Charles Page Bryan (October 2, 1856 – March 12, 1918) was an American lawyer and diplomat.[1]

Bryan was born in Chicago, Illinois, on October 2, 1856. He received his preparatory education in that city, subsequently becoming a student at the University of Virginia and later taking his degree in law at Columbian University (now George Washington University), Washington, D. C. From 1879 to 1883 he practiced his profession in Colorado and also took an active part in politics, being elected to the Colorado House of Representatives in 1880. In 1883 he returned to his former home, Chicago, where he soon became a leader in State politics. He served as a member of the Illinois House of Representatives from 1888 to 1897 and also served on the staffs of three successive governors of the State, in each instance with the rank of colonel. In 1891 and 1892 he made tours of Europe in the interest of the Chicago Exposition, making the acquaintance of many of the foremost rulers and statesmen of the countries visited.[2]

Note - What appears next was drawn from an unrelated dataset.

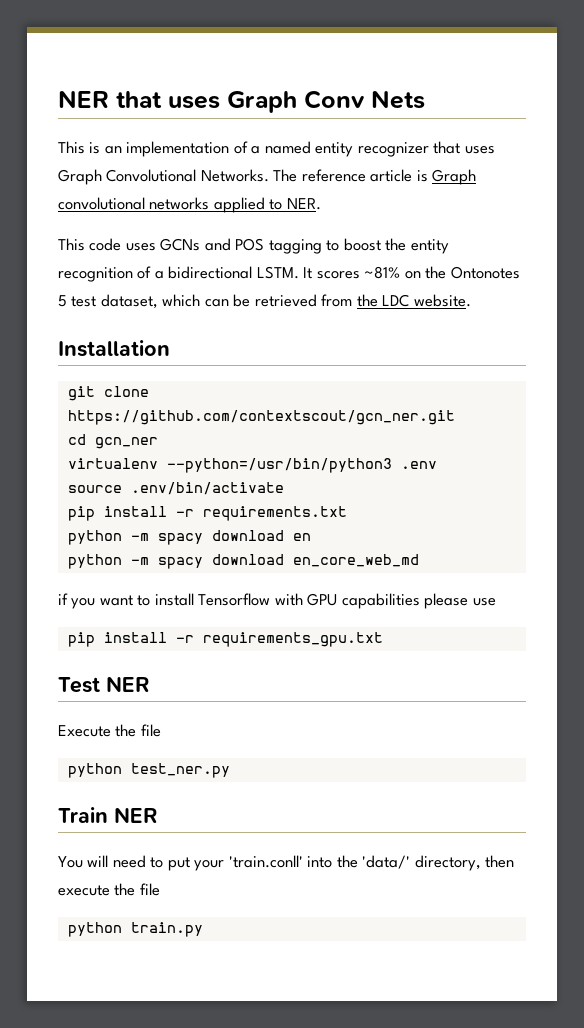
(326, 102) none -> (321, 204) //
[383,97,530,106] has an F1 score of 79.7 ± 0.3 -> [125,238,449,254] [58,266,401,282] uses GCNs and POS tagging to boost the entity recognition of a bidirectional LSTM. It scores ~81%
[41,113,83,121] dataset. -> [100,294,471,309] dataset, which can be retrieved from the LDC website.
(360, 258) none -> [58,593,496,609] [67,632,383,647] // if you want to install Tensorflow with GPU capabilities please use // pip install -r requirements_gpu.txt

His diplomatic career really began in 1897, when he was appointed minister to China by President William McKinley. The following year he received the appointment as envoy to Brazil. In this role, he laid the firm foundation for the cordial relations between the United States and Brazil. In 1902 he was transferred to Switzerland, but in a few months thereafter (January 1903) he was given the more important post of minister to Portugal, where he remained for six years. In 1909 he was transferred as minister to Belgium, and after serving two years became ambassador to Japan.[2][3]

He retired from the diplomatic service in 1912, and later made his home in Washington and Chicago, dividing his time between the two cities. He was a member of the Society of the Cincinnati, of the Society of Foreign Wars, a veteran of the Spanish-American War, and was a member of leading clubs in New York, Washington, and Chicago. He died in Washington, D. C., March 12, 1918.[2][4]